Grid Enhancing Technologies: From R&D to Reality

A future-ready grid requires infrastructure built with the latest technology, including everything from complex devices compatible with digital technology to fundamental components, such as mapping out the flow of electricity. Grid-enhancing technologies (GETs) that include sensors, power flow control devices, and analytical tools. 

The electric power system must balance electrical supply and demand in real time because of the high rate of speed electricity travels and less-than-optimal conditions can introduce complications, such as unsuitable frequency and voltage at the distribution level to outages and load shedding across the network. To ensure optimal supply and demand, generation has been adjusted and distributed to meet consumer and economic demands. In a real-world application, the best-case scenario involves initially distributing the most affordable generation, then distributing more costly generation as needed to meet customer demand. However, physical system constraints restrict this possibility. 

Examples of GETs include dynamic line rating, power-flow control devices, and supporting analytical tools to reduce the need for new infrastructure as well as the integration of renewables️ by maximizing the grid’s current capacity: 

• Dynamic Line Rating relates to hardware and/or software that appropriately updates calculated thermal limits of existing transmission lines in real time. Often, these schemes establish new limits to determine the true, real-time capacity of power lines. On cold or windy days, power lines can easily deliver 50% more energy than their labeled limits. 
• Power-Flow Control Devices allow grid operators to reroute power to lines with available capacity, increasing or decreasing the total power delivered by the system to balance overloaded lines and underutilized corridors within the transmission network. 
• Supporting Analytical Tools such as sensors, smart meters, and monitoring devices collect real-time data, helping grid operators make informed decisions and respond quickly to grid changes. 

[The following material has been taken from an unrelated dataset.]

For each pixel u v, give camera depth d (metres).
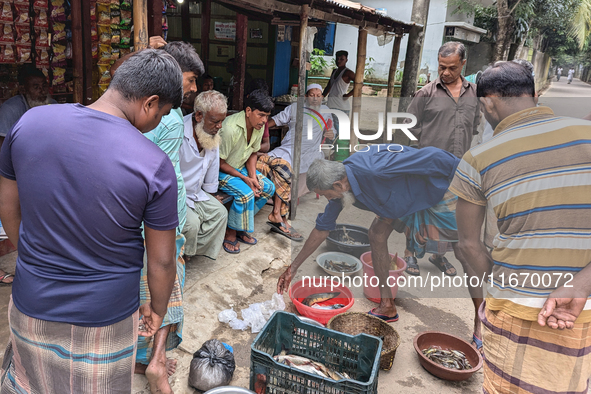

These technologies show improvements to energy transfer capabilities of existing transmission paths and can be deployed more quickly than building new lines at costs significantly below traditional upgrades. However, transmission organizations and system operators across the country have not adopted these GETs for reasons including data availability and a lack of rigorous, independent testing of the devices. Often, utility decision makers are left with little more than trust of the vendor to mitigate concerns about cost, real-world economic benefits, deployment schemes, deployment usage characteristics, and challenges in integrating the technology with existing systems and business/market practices. The Office of Electricity (OE) has worked to fund research that addresses this very issue. 

OE works tirelessly to develop solutions for making elements of the future grid a reality. OE strongly supports investments that expand good-paying jobs offering workers a free and fair choice to form, join, or assist a union, improve job quality through the adoption of strong labor standards and labor-management partnerships, and support responsible employers. The office offers funding opportunities that will help fill information gaps that prevent deployment of new GETs. The funding provided will contribute to demonstrations across a variety of systems differing in scale, geography, topology, and connected renewable generation resources to determine critical aspects for any GETs location-specific impacts.

In the words of OE’s Deputy Assistant Secretary, Grid Systems and Components, Michael Pesin, “Grid modernization is a necessity for a sustainable future. The electricity delivery system is the crucial foundation that keeps the entire grid together.”